▶ **Exercise aim**
Only lines holding the word "JSON" are needed; copy each of them from the material.

┄┄┄┄┄┄┄┄┄┄

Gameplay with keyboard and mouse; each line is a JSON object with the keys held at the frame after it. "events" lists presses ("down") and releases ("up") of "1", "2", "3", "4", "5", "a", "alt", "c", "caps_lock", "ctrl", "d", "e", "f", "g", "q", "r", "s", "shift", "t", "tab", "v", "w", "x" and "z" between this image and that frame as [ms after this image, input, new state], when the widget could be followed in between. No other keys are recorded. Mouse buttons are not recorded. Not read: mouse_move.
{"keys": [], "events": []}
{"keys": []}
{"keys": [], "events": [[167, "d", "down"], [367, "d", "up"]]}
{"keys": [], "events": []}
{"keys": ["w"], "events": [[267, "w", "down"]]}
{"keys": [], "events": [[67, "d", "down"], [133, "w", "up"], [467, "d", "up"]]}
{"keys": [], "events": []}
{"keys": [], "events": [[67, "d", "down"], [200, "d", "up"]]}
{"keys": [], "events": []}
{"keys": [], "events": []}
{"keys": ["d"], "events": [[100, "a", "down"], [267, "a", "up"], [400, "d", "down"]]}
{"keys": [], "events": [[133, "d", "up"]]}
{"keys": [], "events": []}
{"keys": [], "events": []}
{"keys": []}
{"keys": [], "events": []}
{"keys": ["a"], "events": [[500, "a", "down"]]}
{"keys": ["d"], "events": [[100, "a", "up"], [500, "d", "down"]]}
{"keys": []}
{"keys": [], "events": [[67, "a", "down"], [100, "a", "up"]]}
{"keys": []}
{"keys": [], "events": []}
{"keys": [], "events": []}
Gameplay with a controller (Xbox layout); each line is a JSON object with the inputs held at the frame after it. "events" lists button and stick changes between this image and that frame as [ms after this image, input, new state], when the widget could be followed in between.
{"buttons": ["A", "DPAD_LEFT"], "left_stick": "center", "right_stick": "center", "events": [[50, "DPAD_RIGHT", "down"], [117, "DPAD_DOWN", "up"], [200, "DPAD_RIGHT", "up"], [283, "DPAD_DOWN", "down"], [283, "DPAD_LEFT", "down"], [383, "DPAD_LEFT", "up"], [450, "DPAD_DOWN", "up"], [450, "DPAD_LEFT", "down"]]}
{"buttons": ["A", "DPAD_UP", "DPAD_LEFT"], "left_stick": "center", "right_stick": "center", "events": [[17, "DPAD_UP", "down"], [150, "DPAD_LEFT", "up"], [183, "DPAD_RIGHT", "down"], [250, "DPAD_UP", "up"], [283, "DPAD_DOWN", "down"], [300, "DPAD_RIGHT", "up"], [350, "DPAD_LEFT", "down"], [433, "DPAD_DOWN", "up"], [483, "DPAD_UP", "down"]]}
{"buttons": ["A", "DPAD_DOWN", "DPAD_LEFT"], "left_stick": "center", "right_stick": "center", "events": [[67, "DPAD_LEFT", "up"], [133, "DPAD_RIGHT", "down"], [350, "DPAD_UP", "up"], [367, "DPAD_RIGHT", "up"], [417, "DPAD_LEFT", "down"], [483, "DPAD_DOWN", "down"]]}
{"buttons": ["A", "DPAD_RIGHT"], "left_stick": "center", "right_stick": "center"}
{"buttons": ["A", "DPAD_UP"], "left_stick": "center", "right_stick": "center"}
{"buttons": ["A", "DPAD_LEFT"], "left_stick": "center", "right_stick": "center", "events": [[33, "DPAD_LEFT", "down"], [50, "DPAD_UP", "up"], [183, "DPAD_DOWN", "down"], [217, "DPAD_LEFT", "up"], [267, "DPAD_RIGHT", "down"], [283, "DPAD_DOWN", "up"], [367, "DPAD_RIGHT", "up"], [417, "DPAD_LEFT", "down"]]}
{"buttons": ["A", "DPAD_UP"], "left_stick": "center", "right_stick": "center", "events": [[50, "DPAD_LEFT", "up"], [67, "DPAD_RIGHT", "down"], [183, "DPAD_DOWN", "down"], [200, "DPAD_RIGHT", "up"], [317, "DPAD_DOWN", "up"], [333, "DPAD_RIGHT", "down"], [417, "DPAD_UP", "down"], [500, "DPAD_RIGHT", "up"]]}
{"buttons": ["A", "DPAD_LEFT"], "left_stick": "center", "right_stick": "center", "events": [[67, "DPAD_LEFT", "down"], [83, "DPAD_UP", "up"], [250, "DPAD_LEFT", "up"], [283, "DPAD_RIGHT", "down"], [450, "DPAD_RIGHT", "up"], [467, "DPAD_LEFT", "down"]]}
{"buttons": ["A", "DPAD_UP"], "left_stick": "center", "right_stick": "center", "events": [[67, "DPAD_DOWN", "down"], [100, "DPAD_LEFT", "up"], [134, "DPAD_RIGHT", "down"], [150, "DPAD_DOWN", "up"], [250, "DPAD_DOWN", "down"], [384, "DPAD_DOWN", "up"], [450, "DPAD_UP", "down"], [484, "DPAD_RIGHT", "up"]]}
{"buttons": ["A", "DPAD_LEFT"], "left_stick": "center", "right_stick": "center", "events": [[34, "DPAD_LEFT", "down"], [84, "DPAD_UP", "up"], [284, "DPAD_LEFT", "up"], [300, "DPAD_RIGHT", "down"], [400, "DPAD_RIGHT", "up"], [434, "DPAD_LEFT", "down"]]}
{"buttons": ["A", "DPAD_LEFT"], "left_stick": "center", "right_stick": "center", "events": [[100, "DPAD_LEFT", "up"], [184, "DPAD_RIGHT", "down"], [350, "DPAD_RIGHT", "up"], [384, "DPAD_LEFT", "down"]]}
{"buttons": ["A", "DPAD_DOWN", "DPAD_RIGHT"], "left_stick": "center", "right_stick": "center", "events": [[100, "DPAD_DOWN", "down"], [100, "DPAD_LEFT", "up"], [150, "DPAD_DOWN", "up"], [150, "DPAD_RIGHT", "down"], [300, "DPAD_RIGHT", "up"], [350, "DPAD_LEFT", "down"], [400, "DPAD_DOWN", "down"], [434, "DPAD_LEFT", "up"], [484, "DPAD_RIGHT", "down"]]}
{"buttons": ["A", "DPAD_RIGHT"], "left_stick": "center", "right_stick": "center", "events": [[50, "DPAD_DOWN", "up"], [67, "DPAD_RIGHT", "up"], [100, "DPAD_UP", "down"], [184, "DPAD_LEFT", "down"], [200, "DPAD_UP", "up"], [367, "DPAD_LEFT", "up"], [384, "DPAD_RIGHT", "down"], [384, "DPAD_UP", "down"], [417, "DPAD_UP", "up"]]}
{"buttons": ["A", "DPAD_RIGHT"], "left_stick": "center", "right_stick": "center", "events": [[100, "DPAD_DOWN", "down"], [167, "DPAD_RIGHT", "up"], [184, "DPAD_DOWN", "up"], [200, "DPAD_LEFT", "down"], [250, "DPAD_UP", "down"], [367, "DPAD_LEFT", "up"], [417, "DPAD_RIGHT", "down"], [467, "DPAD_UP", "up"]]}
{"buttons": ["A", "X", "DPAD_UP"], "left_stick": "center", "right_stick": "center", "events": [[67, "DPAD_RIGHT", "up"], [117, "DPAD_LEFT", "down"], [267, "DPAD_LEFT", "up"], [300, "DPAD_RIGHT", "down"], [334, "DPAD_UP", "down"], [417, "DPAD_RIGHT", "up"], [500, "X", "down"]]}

┄┄┄┄┄┄┄┄┄┄

▶ **Expected answer**
Gameplay with keyboard and mouse; each line is a JSON object with the keys held at the frame after it. "events" lists presses ("down") and releases ("up") of "1", "2", "3", "4", "5", "a", "alt", "c", "caps_lock", "ctrl", "d", "e", "f", "g", "q", "r", "s", "shift", "t", "tab", "v", "w", "x" and "z" between this image and that frame as [ms after this image, input, new state], when the widget could be followed in between. No other keys are recorded. Mouse buttons are not recorded. Not read: mouse_move.
Gameplay with a controller (Xbox layout); each line is a JSON object with the inputs held at the frame after it. "events" lists button and stick changes between this image and that frame as [ms after this image, input, new state], when the widget could be followed in between.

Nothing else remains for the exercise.